> [WHAT IS REQUIRED] Copy out the lines in the entries below verbatim, starting with the line that contains "Với sự phát" and going on through the line that contains "có nghĩa là", both included.

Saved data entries
┌────────
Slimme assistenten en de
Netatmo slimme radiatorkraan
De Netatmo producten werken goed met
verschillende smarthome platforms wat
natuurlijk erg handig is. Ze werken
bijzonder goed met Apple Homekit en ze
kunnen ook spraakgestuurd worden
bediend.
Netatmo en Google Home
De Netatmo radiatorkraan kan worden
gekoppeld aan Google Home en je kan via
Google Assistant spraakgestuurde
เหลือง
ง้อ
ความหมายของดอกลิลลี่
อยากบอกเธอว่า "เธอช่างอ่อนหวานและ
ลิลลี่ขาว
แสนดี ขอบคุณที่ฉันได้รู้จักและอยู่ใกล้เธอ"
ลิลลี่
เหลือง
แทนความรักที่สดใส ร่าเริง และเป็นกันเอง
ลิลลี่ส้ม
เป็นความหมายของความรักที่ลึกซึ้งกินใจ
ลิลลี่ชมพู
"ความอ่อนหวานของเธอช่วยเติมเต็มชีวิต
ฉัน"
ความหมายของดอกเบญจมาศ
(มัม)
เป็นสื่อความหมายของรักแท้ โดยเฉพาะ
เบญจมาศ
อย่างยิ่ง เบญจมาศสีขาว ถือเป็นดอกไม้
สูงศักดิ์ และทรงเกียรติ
└────────
┌────────
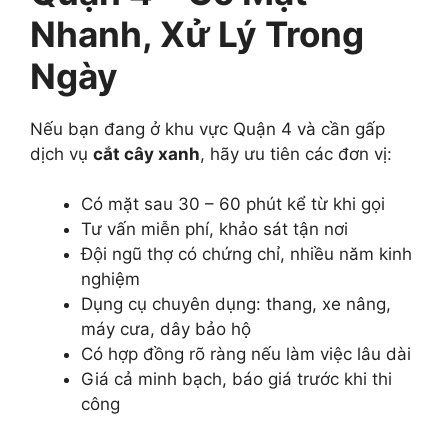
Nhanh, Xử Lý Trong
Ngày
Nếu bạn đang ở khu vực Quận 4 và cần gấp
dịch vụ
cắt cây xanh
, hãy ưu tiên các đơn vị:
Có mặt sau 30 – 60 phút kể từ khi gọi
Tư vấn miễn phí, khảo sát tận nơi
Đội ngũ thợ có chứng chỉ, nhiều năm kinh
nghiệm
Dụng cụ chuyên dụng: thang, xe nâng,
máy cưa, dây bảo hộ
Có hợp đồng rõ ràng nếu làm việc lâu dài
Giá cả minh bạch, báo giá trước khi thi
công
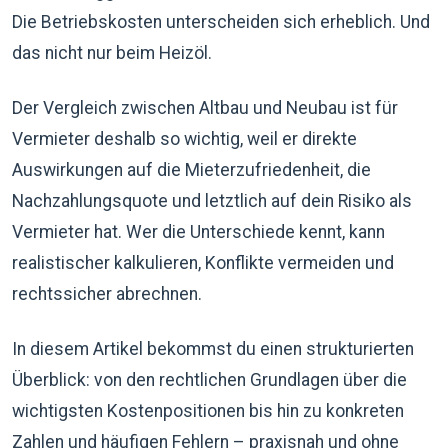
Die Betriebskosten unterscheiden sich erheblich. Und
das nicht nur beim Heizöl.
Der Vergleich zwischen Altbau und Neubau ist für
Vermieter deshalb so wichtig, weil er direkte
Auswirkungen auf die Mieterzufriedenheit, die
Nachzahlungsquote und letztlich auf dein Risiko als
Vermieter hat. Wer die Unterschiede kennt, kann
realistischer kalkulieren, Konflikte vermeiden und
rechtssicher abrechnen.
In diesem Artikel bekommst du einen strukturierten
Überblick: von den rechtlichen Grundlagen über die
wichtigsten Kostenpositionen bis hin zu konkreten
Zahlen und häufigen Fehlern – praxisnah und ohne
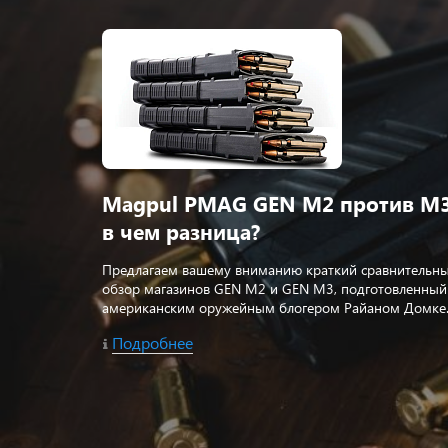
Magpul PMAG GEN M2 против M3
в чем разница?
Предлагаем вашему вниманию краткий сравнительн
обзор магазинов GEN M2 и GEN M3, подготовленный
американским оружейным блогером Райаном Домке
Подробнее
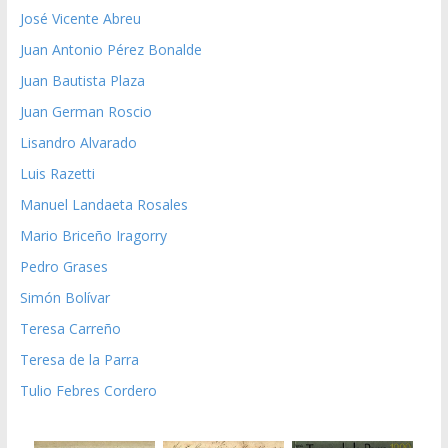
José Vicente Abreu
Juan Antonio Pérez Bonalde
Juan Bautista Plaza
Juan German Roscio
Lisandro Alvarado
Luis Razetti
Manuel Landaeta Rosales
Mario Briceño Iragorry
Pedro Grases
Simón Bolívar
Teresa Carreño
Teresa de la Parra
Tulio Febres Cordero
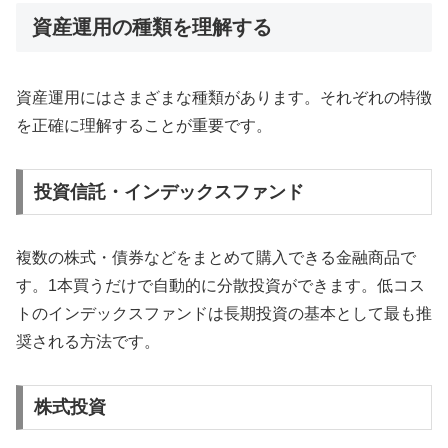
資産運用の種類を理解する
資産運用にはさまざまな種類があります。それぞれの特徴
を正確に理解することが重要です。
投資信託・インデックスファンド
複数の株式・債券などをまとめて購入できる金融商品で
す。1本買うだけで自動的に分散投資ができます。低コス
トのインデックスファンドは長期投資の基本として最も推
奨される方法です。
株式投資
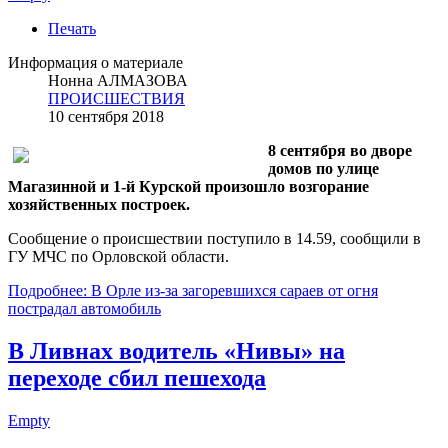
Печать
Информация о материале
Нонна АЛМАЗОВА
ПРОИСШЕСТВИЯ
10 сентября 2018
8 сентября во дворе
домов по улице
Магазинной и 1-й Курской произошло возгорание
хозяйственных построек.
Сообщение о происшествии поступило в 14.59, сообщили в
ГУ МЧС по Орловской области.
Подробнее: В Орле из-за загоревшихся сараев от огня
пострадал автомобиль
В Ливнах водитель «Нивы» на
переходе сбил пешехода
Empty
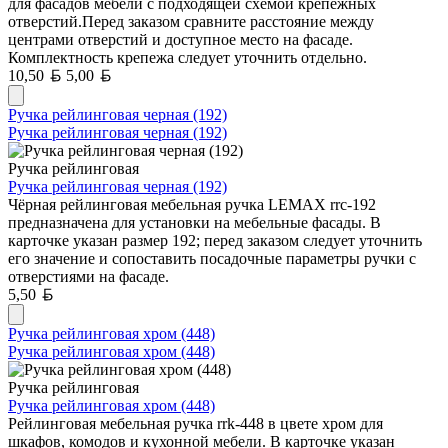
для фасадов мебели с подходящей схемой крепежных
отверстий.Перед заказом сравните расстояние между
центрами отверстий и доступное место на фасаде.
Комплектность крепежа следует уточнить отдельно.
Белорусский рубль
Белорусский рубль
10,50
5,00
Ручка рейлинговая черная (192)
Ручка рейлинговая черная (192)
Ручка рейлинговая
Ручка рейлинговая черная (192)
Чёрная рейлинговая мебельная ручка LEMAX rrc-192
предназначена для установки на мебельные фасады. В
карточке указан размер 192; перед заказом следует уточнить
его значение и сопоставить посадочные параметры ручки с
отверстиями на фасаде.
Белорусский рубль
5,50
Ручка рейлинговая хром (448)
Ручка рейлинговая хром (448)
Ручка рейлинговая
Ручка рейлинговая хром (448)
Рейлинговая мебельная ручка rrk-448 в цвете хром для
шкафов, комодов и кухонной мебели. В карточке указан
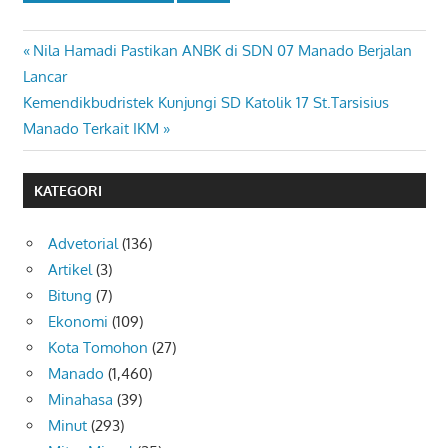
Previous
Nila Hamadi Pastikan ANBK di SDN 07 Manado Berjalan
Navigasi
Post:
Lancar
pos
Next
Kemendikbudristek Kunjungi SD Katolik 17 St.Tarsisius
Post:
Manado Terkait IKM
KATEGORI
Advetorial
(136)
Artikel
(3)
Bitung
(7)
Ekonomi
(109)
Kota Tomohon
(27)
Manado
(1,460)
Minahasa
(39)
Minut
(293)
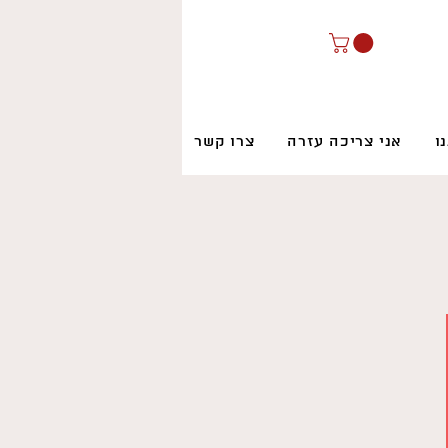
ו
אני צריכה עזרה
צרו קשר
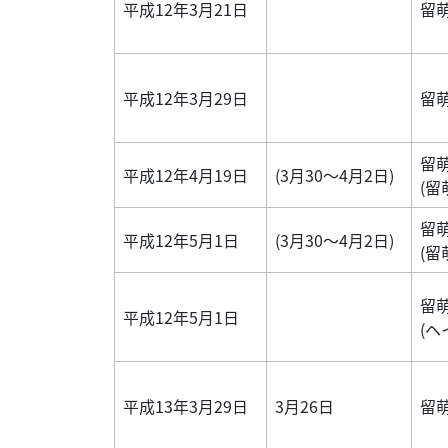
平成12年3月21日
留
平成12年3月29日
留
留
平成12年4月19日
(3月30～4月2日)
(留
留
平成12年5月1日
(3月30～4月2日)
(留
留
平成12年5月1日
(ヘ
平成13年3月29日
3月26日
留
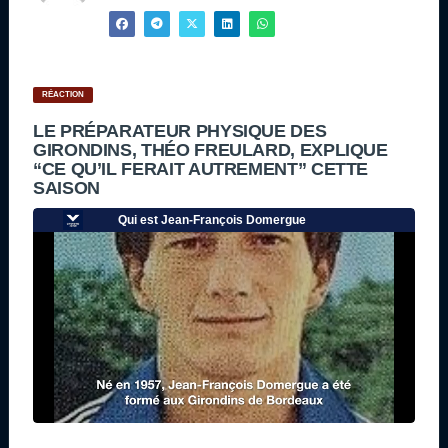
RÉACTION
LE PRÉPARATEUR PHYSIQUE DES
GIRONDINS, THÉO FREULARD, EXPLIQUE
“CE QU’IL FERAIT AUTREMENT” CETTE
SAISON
└────────
┌────────
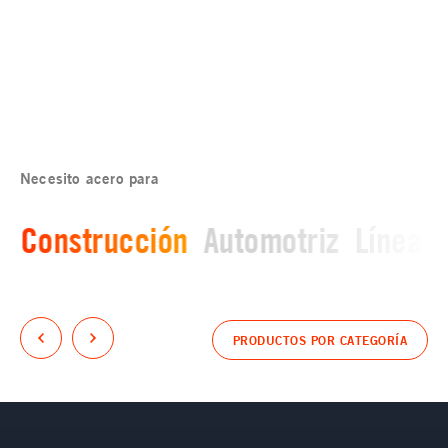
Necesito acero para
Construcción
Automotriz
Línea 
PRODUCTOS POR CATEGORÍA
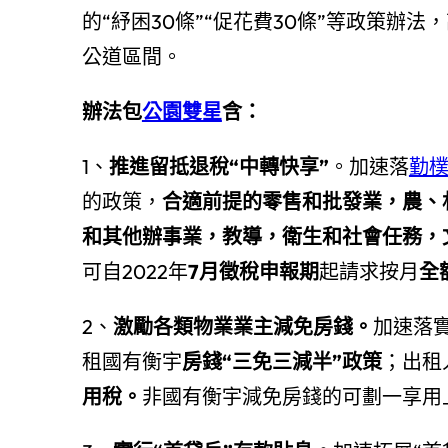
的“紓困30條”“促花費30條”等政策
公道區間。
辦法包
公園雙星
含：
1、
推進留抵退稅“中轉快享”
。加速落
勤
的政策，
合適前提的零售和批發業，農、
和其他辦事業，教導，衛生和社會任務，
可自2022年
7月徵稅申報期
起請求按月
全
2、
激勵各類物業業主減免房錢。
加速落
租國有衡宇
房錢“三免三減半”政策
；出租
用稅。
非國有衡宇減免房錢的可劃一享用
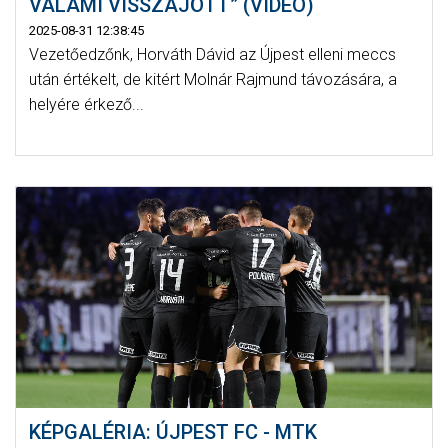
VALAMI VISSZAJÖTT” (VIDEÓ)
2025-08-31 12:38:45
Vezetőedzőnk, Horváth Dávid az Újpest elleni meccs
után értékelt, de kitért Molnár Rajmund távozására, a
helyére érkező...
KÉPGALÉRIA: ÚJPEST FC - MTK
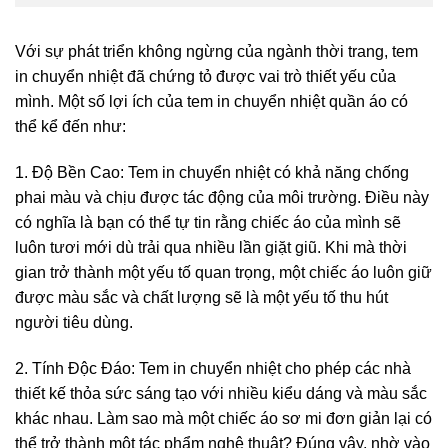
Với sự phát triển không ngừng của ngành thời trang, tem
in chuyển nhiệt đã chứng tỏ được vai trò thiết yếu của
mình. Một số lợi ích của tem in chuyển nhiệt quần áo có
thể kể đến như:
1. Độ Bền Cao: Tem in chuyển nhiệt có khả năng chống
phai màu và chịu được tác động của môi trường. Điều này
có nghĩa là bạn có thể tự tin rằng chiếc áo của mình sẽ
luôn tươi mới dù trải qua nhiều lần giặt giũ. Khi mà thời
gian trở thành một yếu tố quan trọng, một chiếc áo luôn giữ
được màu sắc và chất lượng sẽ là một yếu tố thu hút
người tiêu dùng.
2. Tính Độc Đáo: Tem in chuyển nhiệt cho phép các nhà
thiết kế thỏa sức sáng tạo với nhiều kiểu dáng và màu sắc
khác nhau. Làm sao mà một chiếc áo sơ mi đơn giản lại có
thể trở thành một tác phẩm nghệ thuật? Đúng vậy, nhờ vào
└────────
> [SOLUTION TO THE EXERCISE]
Với sự phát triển không ngừng của ngành thời trang, tem
in chuyển nhiệt đã chứng tỏ được vai trò thiết yếu của
mình. Một số lợi ích của tem in chuyển nhiệt quần áo có
thể kể đến như:
1. Độ Bền Cao: Tem in chuyển nhiệt có khả năng chống
phai màu và chịu được tác động của môi trường. Điều này
có nghĩa là bạn có thể tự tin rằng chiếc áo của mình sẽ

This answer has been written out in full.